**PROVIDED TEXT**
# # # # #

Whether its breakfast, lunch, or dinner, being invited to a business meal is your opportunity to strengthen relationships and perhaps close a deal. Whether you’re a CEO or sales manager out with a new prospect or recently hired and out on your first business dinner, how you handle yourself before, during, and after a business meal will impact just how successful you will be. While there are lots of manners associated with dining—manners that won’t alone make or break the deal—here are seven key pieces of advice that will help ensure your success.


  1. RSVP. While invitations to a one-on-one or small dinner are generally responded to at the ask, any time you receive an invitation when you’re not talking to the host directly, it is incumbent on you to respond right away. If you don’t know if you can attend, respond anyway and let your host know when you will have an answer.

  2. Be on time. If I had just one piece of etiquette advice I could give you, it would be to be on time. Being on time means you don’t have to apologize for being late. If you’re late the first words out of your mouth are, “I’m sorry.” Having to apologize for yourself is not the way to get the meal off to a good start.

  3. Participate. This is an opportunity for you to shine, especially if you are at a meal with your boss and a client. Take part in the general conversation without dominating it and be sure to talk with people seated on either side of you. Leave your boss and/or your host with the impression that you are someone they want to invite to the next event.

  4. When ordering from a menu, think about these three guidelines. Order a dish:


    • That is easy to eat

    • That is medium priced

    • That you know what it is

  5. Follow the One Drink Rule. It’s the only way to be sure you won’t say or do anything that you’ll have to apologize for the next day.

  6. Don’t chew with your mouth open or talk with your mouth full of food. It’s just plain gross, and could easily be the reason you aren’t invited to the next business meal.

  7. Thank your hosts twice: Once as you say good-bye at the end of the event and a second time when you send a thank-you note the next day.

# # # # #

**DATA ENTRIES**

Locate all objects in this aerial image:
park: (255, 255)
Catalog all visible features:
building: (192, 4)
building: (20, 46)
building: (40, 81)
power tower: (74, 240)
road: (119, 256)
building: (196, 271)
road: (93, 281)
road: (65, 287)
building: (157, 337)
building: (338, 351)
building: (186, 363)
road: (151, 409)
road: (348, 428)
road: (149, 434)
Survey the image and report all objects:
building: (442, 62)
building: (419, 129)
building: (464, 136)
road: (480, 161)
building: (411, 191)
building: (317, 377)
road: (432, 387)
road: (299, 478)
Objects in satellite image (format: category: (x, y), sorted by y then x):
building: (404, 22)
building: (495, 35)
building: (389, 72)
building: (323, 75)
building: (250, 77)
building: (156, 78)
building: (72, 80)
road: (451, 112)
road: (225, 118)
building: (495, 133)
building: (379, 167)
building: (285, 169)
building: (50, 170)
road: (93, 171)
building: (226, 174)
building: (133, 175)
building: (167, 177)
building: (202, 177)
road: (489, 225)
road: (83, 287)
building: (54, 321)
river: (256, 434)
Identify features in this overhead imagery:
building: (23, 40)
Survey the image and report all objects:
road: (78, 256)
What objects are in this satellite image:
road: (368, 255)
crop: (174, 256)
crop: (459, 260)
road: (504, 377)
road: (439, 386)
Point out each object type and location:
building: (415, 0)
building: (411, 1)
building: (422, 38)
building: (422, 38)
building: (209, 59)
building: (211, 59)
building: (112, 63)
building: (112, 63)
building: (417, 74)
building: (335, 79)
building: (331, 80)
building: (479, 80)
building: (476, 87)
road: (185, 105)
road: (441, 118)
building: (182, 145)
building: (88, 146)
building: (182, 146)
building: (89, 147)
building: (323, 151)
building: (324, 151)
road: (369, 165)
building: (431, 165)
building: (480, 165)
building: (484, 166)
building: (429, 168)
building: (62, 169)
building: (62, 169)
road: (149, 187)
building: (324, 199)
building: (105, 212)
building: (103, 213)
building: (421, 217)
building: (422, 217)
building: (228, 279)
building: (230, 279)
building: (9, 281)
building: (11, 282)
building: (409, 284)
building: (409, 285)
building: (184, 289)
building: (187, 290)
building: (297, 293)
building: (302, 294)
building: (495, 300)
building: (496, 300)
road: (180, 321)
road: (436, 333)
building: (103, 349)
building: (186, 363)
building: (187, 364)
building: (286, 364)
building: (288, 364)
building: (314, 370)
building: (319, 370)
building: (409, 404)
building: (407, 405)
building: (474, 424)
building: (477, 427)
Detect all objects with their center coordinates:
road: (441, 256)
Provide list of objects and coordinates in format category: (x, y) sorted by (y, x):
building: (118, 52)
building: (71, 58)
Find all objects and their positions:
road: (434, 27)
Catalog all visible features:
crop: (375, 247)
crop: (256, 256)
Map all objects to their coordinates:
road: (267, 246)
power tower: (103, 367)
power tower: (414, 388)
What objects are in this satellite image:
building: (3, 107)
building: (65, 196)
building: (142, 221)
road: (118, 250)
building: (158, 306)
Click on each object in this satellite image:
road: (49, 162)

# # # # #

**DO THIS**
Give every guideline that the business meal advice text offers for choosing a dish from a menu.

**WRITTEN ANSWER**
- Order a dish that is easy to eat.
- Order a dish that is medium priced.
- Order a dish that you know what it is.